Minister of Defense of the Mongolian People's Republic
- In office July 1969 – 1978
- Leader: Yumjaagiin Tsedenbal
- Preceded by: Zhamyangiyn Lhagvasuren
- Succeeded by: Jarantyn Avkhia

Personal details
- Born: 17 September 1914 Aldarkhaan, Zavkhan, Bogd Khanate of Mongolia
- Died: 23 July 1982 (aged 67) Ulaanbaatar, Mongolian People's Republic
- Citizenship: Mongolian People's Republic
- Party: Mongolian People's Party
- Profession: Soldier

Military service
- Allegiance: Mongolian People's Republic
- Branch/service: Mongolian People's Army
- Years of service: 1935–1982
- Rank: General of the Army

= Batyn Dorj =

Mongolian statesman and military leader

General of the Army Batyn Dorj (Батын Дорж; 17 September 1914 — 23 July 1982) was a Mongolian statesman and military leader in the Mongolian People's Republic. He was one of the first 11 generals in Mongolia. Dorj is regarded as one of the most influential and consequential Mongolian government, military and social figures of the twentieth century.

== Biography ==
He was born in Mongolia in the Barzan area on the territory of the Aldarkhaan, in what was then the Bogd Khanate. The early 30s, he worked as a firefighter and collective farmer. From 1935 to 1936, he studied at the cavalry school under the 1st Cavalry Division and in 1937, he joined the Mongolian People's Revolutionary Party. During World War Two, he participated in the Battles of Khalkhin Gol, serving as head of the Ulaanbaatar Garrison as well. Until 1940, he held various positions from platoon commander to commander of the 7th Cavalry Division on the western border, guarding the Aimags of mongolia from the troops of the Republic of China and Ospan Batyr's Armies.

From 1940 to 1948, he was Deputy Minister of Internal Affairs of the MPR, serving as Head of the Directorate of Border and Internal Troops.
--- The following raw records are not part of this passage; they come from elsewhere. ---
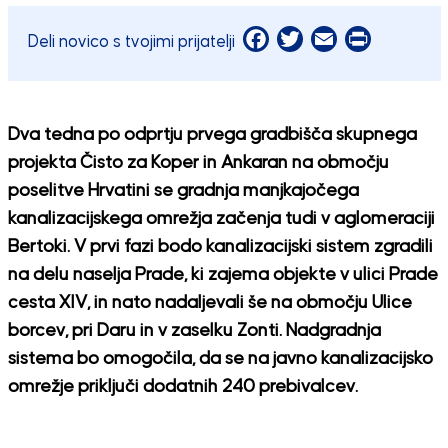
Facebook
Twitter
Email
Print
Deli novico s tvojimi prijatelji
Dva tedna po odprtju prvega gradbišča skupnega
projekta Čisto za Koper in Ankaran na območju
poselitve Hrvatini se gradnja manjkajočega
kanalizacijskega omrežja začenja tudi v aglomeraciji
Bertoki. V prvi fazi bodo kanalizacijski sistem zgradili
na delu naselja Prade, ki zajema objekte v ulici Prade
cesta XIV, in nato nadaljevali še na območju Ulice
borcev, pri Daru in v zaselku Zonti. Nadgradnja
sistema bo omogočila, da se na javno kanalizacijsko
omrežje priključi dodatnih 240 prebivalcev.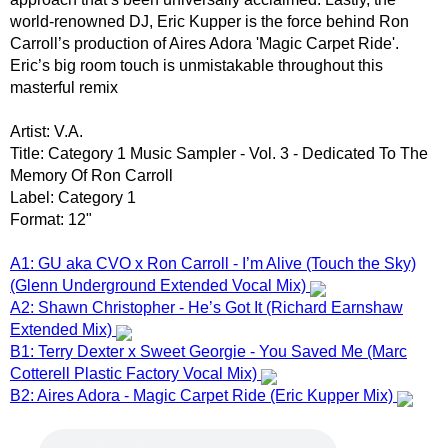
world-renowned DJ, Eric Kupper is the force behind Ron
Carroll’s production of Aires Adora 'Magic Carpet Ride'.
Eric’s big room touch is unmistakable throughout this
masterful remix
Artist: V.A.
Title: Category 1 Music Sampler - Vol. 3 - Dedicated To The
Memory Of Ron Carroll
Label: Category 1
Format: 12"
A1: GU aka CVO x Ron Carroll - I’m Alive (Touch the Sky)
(Glenn Underground Extended Vocal Mix)
A2: Shawn Christopher - He’s Got It (Richard Earnshaw
Extended Mix)
B1: Terry Dexter x Sweet Georgie - You Saved Me (Marc
Cotterell Plastic Factory Vocal Mix)
B2: Aires Adora - Magic Carpet Ride (Eric Kupper Mix)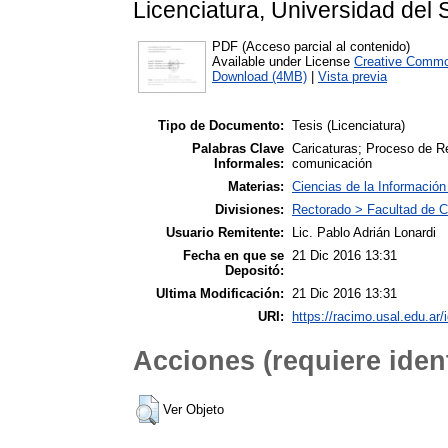
Licenciatura, Universidad del 
PDF (Acceso parcial al contenido)
Available under License
Creative Commo
Download (4MB)
|
Vista previa
Tipo de Documento:
Tesis (Licenciatura)
Palabras Clave
Caricaturas; Proceso de R
Informales:
comunicación
Materias:
Ciencias de la Informació
Divisiones:
Rectorado > Facultad de C
Usuario Remitente:
Lic. Pablo Adrián Lonardi
Fecha en que se
21 Dic 2016 13:31
Depositó:
Ultima Modificación:
21 Dic 2016 13:31
URI:
https://racimo.usal.edu.ar/
Acciones (requiere ident
Ver Objeto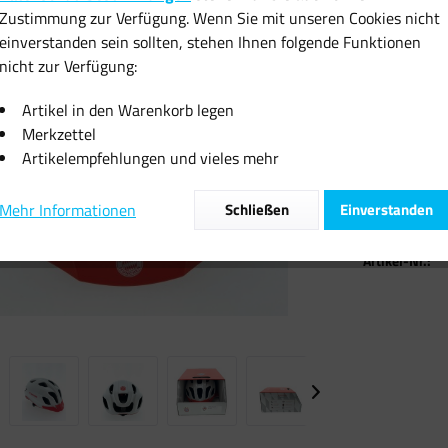
24,99 
Zustimmung zur Verfügung. Wenn Sie mit unseren Cookies nicht
einverstanden sein sollten, stehen Ihnen folgende Funktionen
inkl. MwSt.
zzgl
nicht zur Verfügung:
Sofort vers
Artikel in den Warenkorb legen
Merkzettel
Artikelempfehlungen und vieles mehr
Mehr Informationen
Schließen
Einverstanden
Vergleiche
Artikel-Nr.: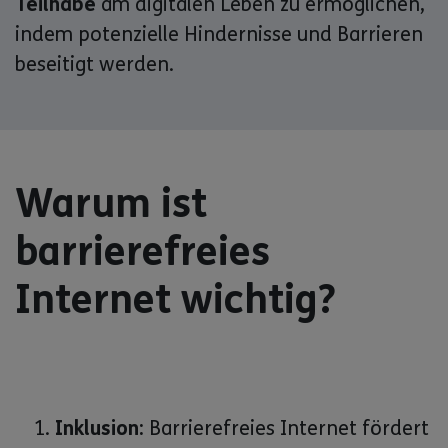
Teilhabe
am digitalen Leben zu ermöglichen,
indem potenzielle Hindernisse und Barrieren
beseitigt werden.
Warum ist
barrierefreies
Internet wichtig?
Inklusion:
Barrierefreies Internet fördert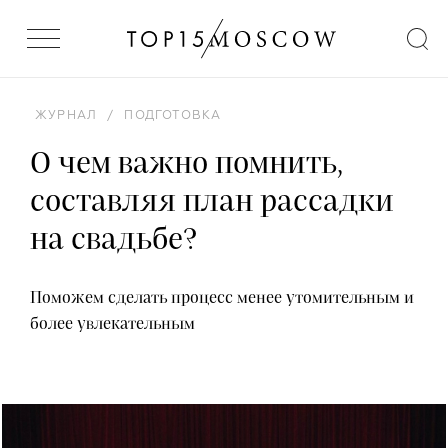
ЖУРНАЛ
/
ПОДГОТОВКА
О чем важно помнить,
составляя план рассадки
на свадьбе?
Поможем сделать процесс менее утомительным и
более увлекательным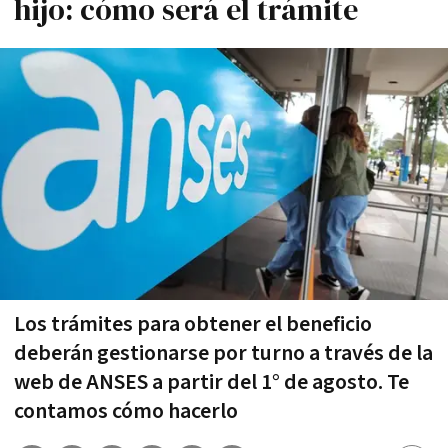
hijo: cómo será el trámite
Los trámites para obtener el beneficio
deberán gestionarse por turno a través de la
web de ANSES a partir del 1° de agosto. Te
contamos cómo hacerlo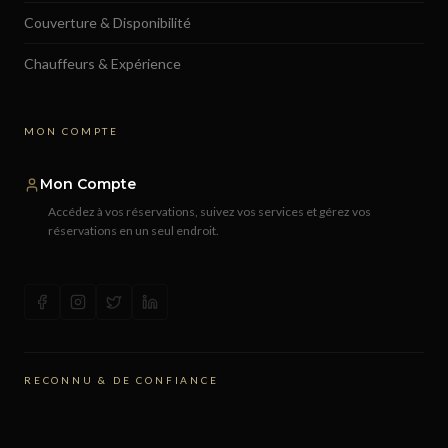
Couverture & Disponibilité
Chauffeurs & Expérience
MON COMPTE
Mon Compte
Accédez à vos réservations, suivez vos services et gérez vos
réservations en un seul endroit.
RECONNU & DE CONFIANCE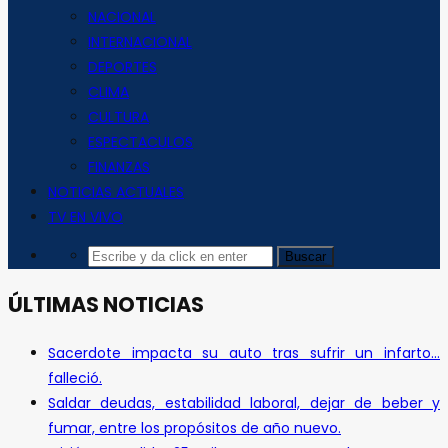
NACIONAL
INTERNACIONAL
DEPORTES
CLIMA
CULTURA
ESPECTACULOS
FINANZAS
NOTICIAS ACTUALES
TV EN VIVO
ÚLTIMAS NOTICIAS
Sacerdote impacta su auto tras sufrir un infarto…
falleció.
Saldar deudas, estabilidad laboral, dejar de beber y
fumar, entre los propósitos de año nuevo.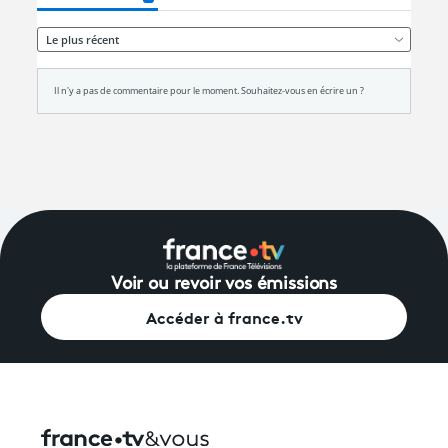
Voir ou revoir vos émissions
Accéder à france.tv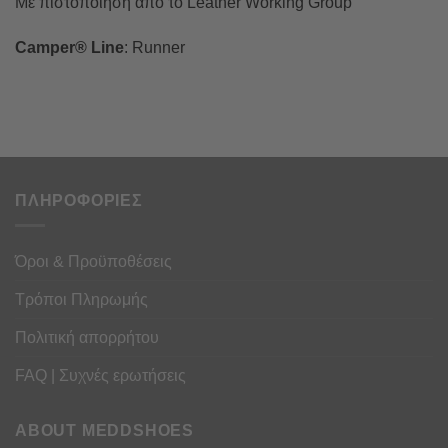
Με πιστοποίηση από το Leather Working Group
Camper® Line
: Runner
ΠΛΗΡΟΦΟΡΙΕΣ
Όροι & Προϋποθέσεις
Τρόποι Πληρωμής
Πολιτική απορρήτου
FAQ | Συχνές ερωτήσεις
ABOUT MEDDSHOES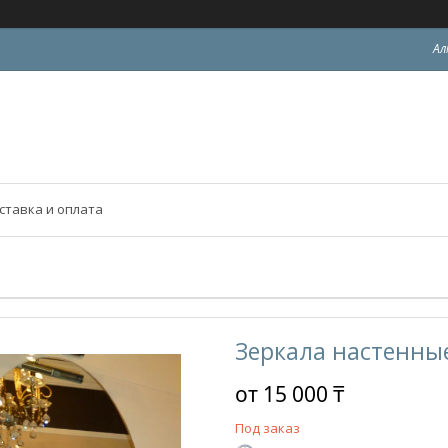
Ал
ставка и оплата
Зеркала настенны
от
15 000 ₸
Под заказ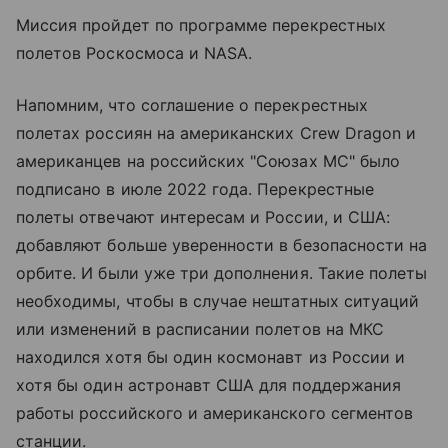
Миссия пройдет по программе перекрестных
полетов Роскосмоса и NASA.
Напомним, что соглашение о перекрестных
полетах россиян на американских Crew Dragon и
американцев на российских "Союзах МС" было
подписано в июле 2022 года. Перекрестные
полеты отвечают интересам и России, и США:
добавляют больше уверенности в безопасности на
орбите. И были уже три дополнения. Такие полеты
необходимы, чтобы в случае нештатных ситуаций
или изменений в расписании полетов на МКС
находился хотя бы один космонавт из России и
хотя бы один астронавт США для поддержания
работы российского и американского сегментов
станции.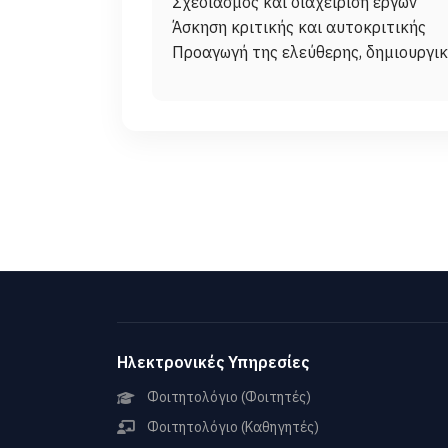
Σχεδιασμός και διαχείριση έργων
Άσκηση κριτικής και αυτοκριτικής
Ηλεκτρονικές Υπηρεσίες
Φοιτητολόγιο (Φοιτητές)
Φοιτητολόγιο (Καθηγητές)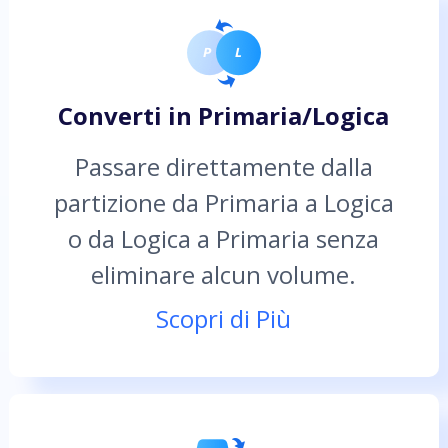
Converti in Primaria/Logica
Passare direttamente dalla
partizione da Primaria a Logica
o da Logica a Primaria senza
eliminare alcun volume.
Scopri di Più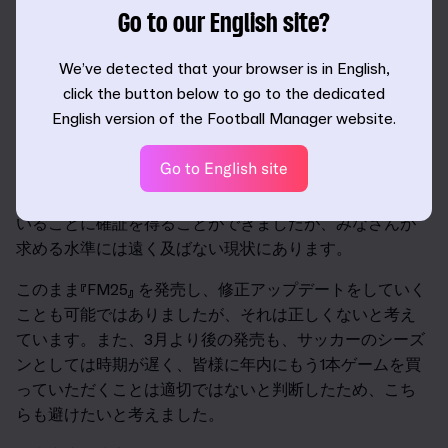
ベルに近づけることを企図してのことでしたが、スケジ
Go to our English site?
ュールを調整しても望まれた水準に達することができな
いだろうことが疑いの余地なく明らかになりました。
We’ve detected that your browser is in English,
click the button below to go to the dedicated
ゲームの多くの部分では目標を達成することができまし
English version of the Football Manager website.
たが、全体的なプレイヤー体験とユーザーインターフェ
ースの面では必要なレベルを満たすことができませんで
Go to English site
した。コンシューマー機によるプレイテストなどの包括
的な評価が実施され、ゲームの新たな方向性に近づいて
いることに確証を得ることができましたが、みなさんが
求める水準には遠く及ばない現状にあります。
このまま『FM25』 を発売し、修正アップデートをしていく
ことも可能ではありましたが、それは正しくないと考え
ています。また、3月より後の発売も、サッカーのシーズ
ンとしては時期が遅く、皆様に年内にもう1本ゲームを買
っていただくことは適切ではないと判断したため、こち
らも避けたいと考えました。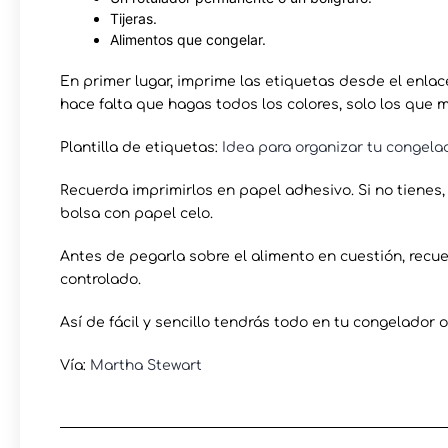
Tijeras.
Alimentos que congelar.
En primer lugar, imprime las etiquetas desde el enlac
hace falta que hagas todos los colores, solo los que 
Plantilla de etiquetas:
Idea para organizar tu congela
Recuerda imprimirlos en papel adhesivo. Si no tienes, p
bolsa con papel celo.
Antes de pegarla sobre el alimento en cuestión, recue
controlado.
Así de fácil y sencillo tendrás todo en tu congelador
Vía:
Martha Stewart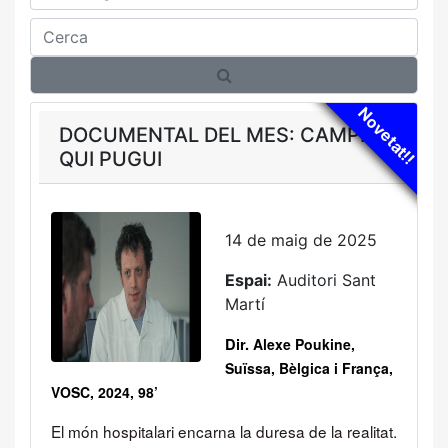
Cerca
Novetat!!
DOCUMENTAL DEL MES: CAMPI
QUI PUGUI
14 de maig de 2025
Espai:
Auditori Sant
Martí
Dir.
Alexe Poukine,
Suïssa, Bèlgica i França,
VOSC, 2024, 98’
El món hospitalari encarna la duresa de la realitat.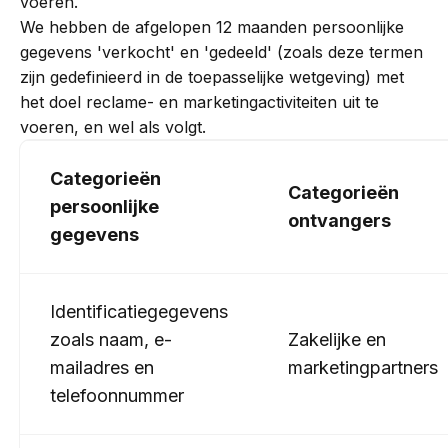
voeren.
We hebben de afgelopen 12 maanden persoonlijke
gegevens 'verkocht' en 'gedeeld' (zoals deze termen
zijn gedefinieerd in de toepasselijke wetgeving) met
het doel reclame- en marketingactiviteiten uit te
voeren, en wel als volgt.
Categorieën
Categorieën
persoonlijke
ontvangers
gegevens
Identificatiegegevens
zoals naam, e-
Zakelijke en
mailadres en
marketingpartners
telefoonnummer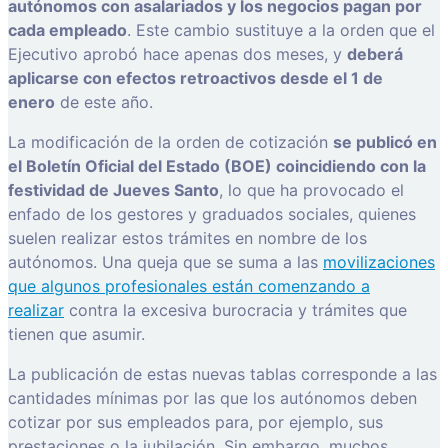
autónomos con asalariados y los negocios pagan por
cada empleado
. Este cambio sustituye a la orden que el
Ejecutivo aprobó hace apenas dos meses, y
deberá
aplicarse con efectos retroactivos desde el 1 de
enero
de este año.
La modificación de la orden de cotización
se publicó en
el Boletín Oficial del Estado (BOE) coincidiendo con la
festividad de Jueves Santo
, lo que ha provocado el
enfado de los gestores y graduados sociales, quienes
suelen realizar estos trámites en nombre de los
autónomos. Una queja que se suma a las
movilizaciones
que algunos profesionales están comenzando a
realizar
contra la excesiva burocracia y trámites que
tienen que asumir.
La publicación de estas nuevas tablas corresponde a las
cantidades mínimas por las que los autónomos deben
cotizar por sus empleados para, por ejemplo, sus
prestaciones o la jubilación. Sin embargo, muchos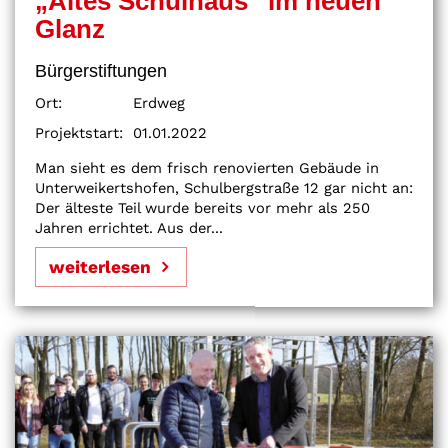
„Altes Schulhaus“ im neuen
Glanz
Bürgerstiftungen
Ort:
Erdweg
Projektstart:
01.01.2022
Man sieht es dem frisch renovierten Gebäude in
Unterweikertshofen, Schulbergstraße 12 gar nicht an:
Der älteste Teil wurde bereits vor mehr als 250
Jahren errichtet. Aus der...
weiterlesen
After graduating from the Frunze Military Academy in 1952, he was appointed commander of a separate cavalry brigade. In 1956, he was made the Minister of Military and Public Security, and then from 1959 to 1961, the Minister of Public Security. For most of the 1960s, he was in diplomatic work, consistently holding the posts of Ambassador to North Korea (1961–1963), East Germany (1963–1966), and Yugoslavia (1966–1968). During this period, he also had close relations with the leadership of Bulgaria and Poland. In July 1969, he became Minister of Defense of the Mongolian People's Republic. The following year, he graduated and attended courses at the Military Academy of the General Staff. In 1971, on the occasion of the 50th anniversary of the People's Revolution, he became the first officer to hold the rank of general of the army in the republic. During this period he was elected six times to the Great People's Khural and served on the Central Committee of the MPRP.

He was dismissed in 1978, and from then on until his death he was the Chairman of the Committee of Honored Revolutionary Figures of the All-Russian State Art Academy.

== Awards ==

=== MPR ===

- Hero of the Mongolian People's Republic (1974)
- Order of Sukhbaatar
- Order of the Red Banner of Merit
- Order of the Red Banner of Labor
- Order of the Polar Star

=== Foreign countries ===

- Order of Lenin
- Order of the Red Banner
- Order of the Patriotic War
- Order of the Red Banner (People's Republic of Bulgaria)
- Order of the Red Banner (Yugoslavia)
- Order of the Red Banner (North Korea)

=== Ranks ===
- Major general (1944
- Lieutenant general (1956)
- Colonel general (1969)
- General of the army (1971)

== Legacy ==
In 1982, the 0130th Frontier Post of the Mongolian Border Guard was named after him. Monuments to Dorj are located in his native Aldarkhaan as well as in the Khovd Province. On his 100th anniversary in 2012, efforts were launched to release memoirs and create research books in his honor.